The book makes the connection between stakeholder management and scope management early on. Trentim explains that the stakeholder/sponsor wants the deliverable and not reports or budget spreadsheets.
He says that stakeholders control important resources. If you are able to navigate through the complexities of these stakeholder groups, you can only manage your project effectively. He suggests a four-ship approach to managing this.
Trentim’s 4 ‘ships’
These are the four’ships’:
Sponsorship: The support of senior management
Partnership: His way to describe teamwork; surround yourself with great people
Leadership: It seems that no contemporary book on project management has been written without a mention to this principle at the moment
Citizenship: Values, sustainability, responsibility, morals, ethics.
You’ll likely fail your project if there isn’t a sponsor to give you authority and resources (sponsorship), treat your stakeholders like partners (partnership), and live by your values (citizenship). You might be very fortunate if you achieve success.
It is clear that the book was not written by an English-speaking native speaker. A editor might have been helpful, but would have also hampered Trentim’s conversational writing style.

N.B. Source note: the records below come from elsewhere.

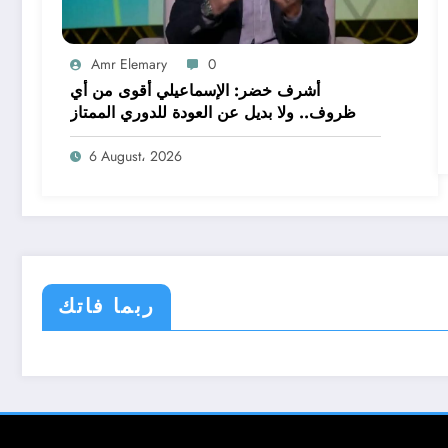
Amr Elemary
0
أشرف خضر: الإسماعيلي أقوى من أي
ظروف.. ولا بديل عن العودة للدوري الممتاز
6 August، 2026
ربما فاتك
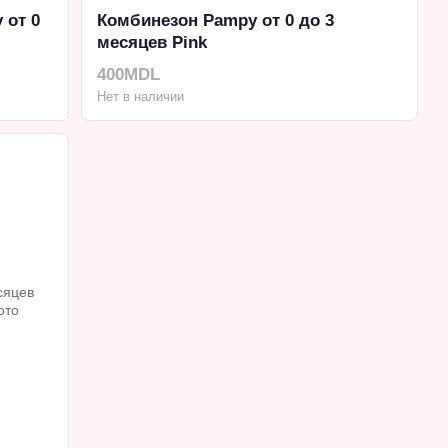
 от 0
Комбинезон Pampy от 0 до 3
месяцев Pink
400MDL
Нет в наличии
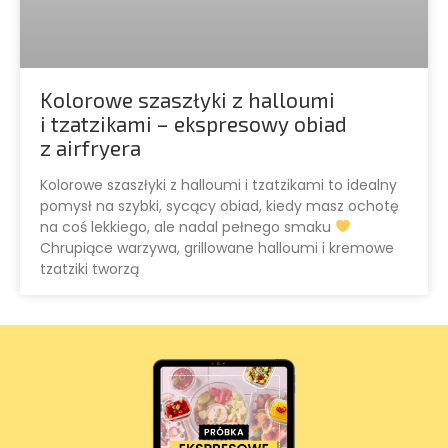
Kolorowe szaszłyki z halloumi
i tzatzikami – ekspresowy obiad
z airfryera
Kolorowe szaszłyki z halloumi i tzatzikami to idealny
pomysł na szybki, sycący obiad, kiedy masz ochotę
na coś lekkiego, ale nadal pełnego smaku
Chrupiące warzywa, grillowane halloumi i kremowe
tzatziki tworzą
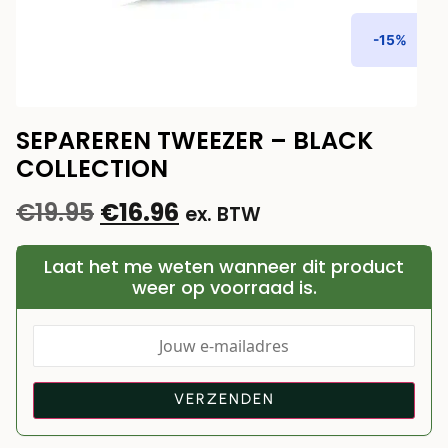
-15%
SEPAREREN TWEEZER – BLACK
COLLECTION
€
19.95
€
16.96
ex. BTW
Laat het me weten wanneer dit product
weer op voorraad is.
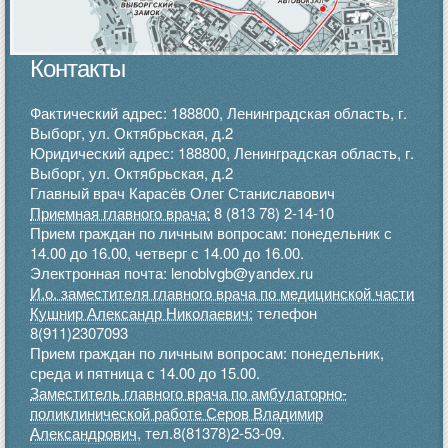
Контакты
Фактический адрес: 188800, Ленинградская область, г.
Выборг, ул. Октябрьская, д.2
Юридический адрес: 188800, Ленинградская область, г.
Выборг, ул. Октябрьская, д.2
Главный врач Карасёв Олег Станиславович
Приемная главного врача:
8 (813 78) 2-14-10
Прием граждан по личным вопросам: понедельник с
14.00 до 16.00, четверг с 14.00 до 16.00.
Электронная почта: lenoblvgb@yandex.ru
И.о. заместителя главного врача по медицинской части
Кушнир Александр Николаевич:
телефон
8(911)2307093
Прием граждан по личным вопросам: понедельник,
среда и пятница с 14.00 до 15.00.
Заместитель главного врача по амбулаторно-
поликлинической работе Серов Владимир
Александрович,
тел.8(81378)2-53-09.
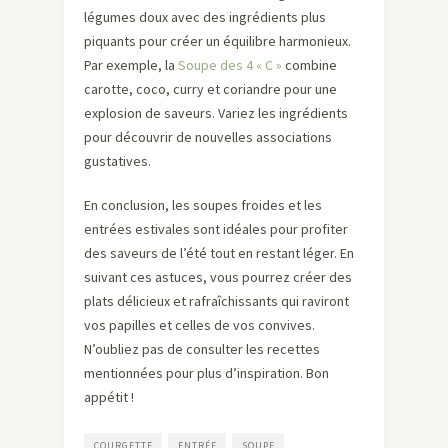
légumes doux avec des ingrédients plus
piquants pour créer un équilibre harmonieux.
Par exemple, la
Soupe des 4 « C »
combine
carotte, coco, curry et coriandre pour une
explosion de saveurs. Variez les ingrédients
pour découvrir de nouvelles associations
gustatives.
En conclusion, les soupes froides et les
entrées estivales sont idéales pour profiter
des saveurs de l’été tout en restant léger. En
suivant ces astuces, vous pourrez créer des
plats délicieux et rafraîchissants qui raviront
vos papilles et celles de vos convives.
N’oubliez pas de consulter les recettes
mentionnées pour plus d’inspiration. Bon
appétit !
COURGETTE
ENTRÉE
SOUPE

Stakeholders are the problem
Trentim says that project managers today have to deal more with stakeholders than ever before. Trentim lists the following typical project stakeholders:
My opinion is that the project manager is often the most important stakeholder.
Users and clients
Contractors and suppliers
He also speaks of people he calls “surrogate stakeholders”. These people are the true stakeholders.
He writes that, for example, a team member could be a surrogate client if they don’t have direct access to the customer. This is common when creating mass products such as a cell phone. Marketing is a surrogate for potential customers to solicit their requirements for the product.
He warns, however, that you should not rely too heavily on surrogates as they may be a distraction or even a fraud.
The golden lesson for project managers: the client is not the only stakeholder they need to worry about. All stakeholders should be able to benefit from the project, including those with different dimensions such as economic, political, and environmental. It doesn’t matter if the stakeholders are primary, secondary, internal, or external. You must pay particular attention to key stakeholders who have significant influence on or importance to the project.
Chapter 6 covers the step-by-step process of identifying and recording stakeholder information. Trentim recommends CRM software or a database for keeping track of stakeholders in large, complex projects that last a long time. These tools seem to be preferable to spreadsheets, but he says spreadsheets will work well for smaller projects.
He emphasizes the importance of keeping the information in these systems confidential. This is crucial, and one reason I would choose to keep my head or a notebook handy for stakeholder notes: nobody wants their client to accidentally find a file containing your detailed analysis of their staff.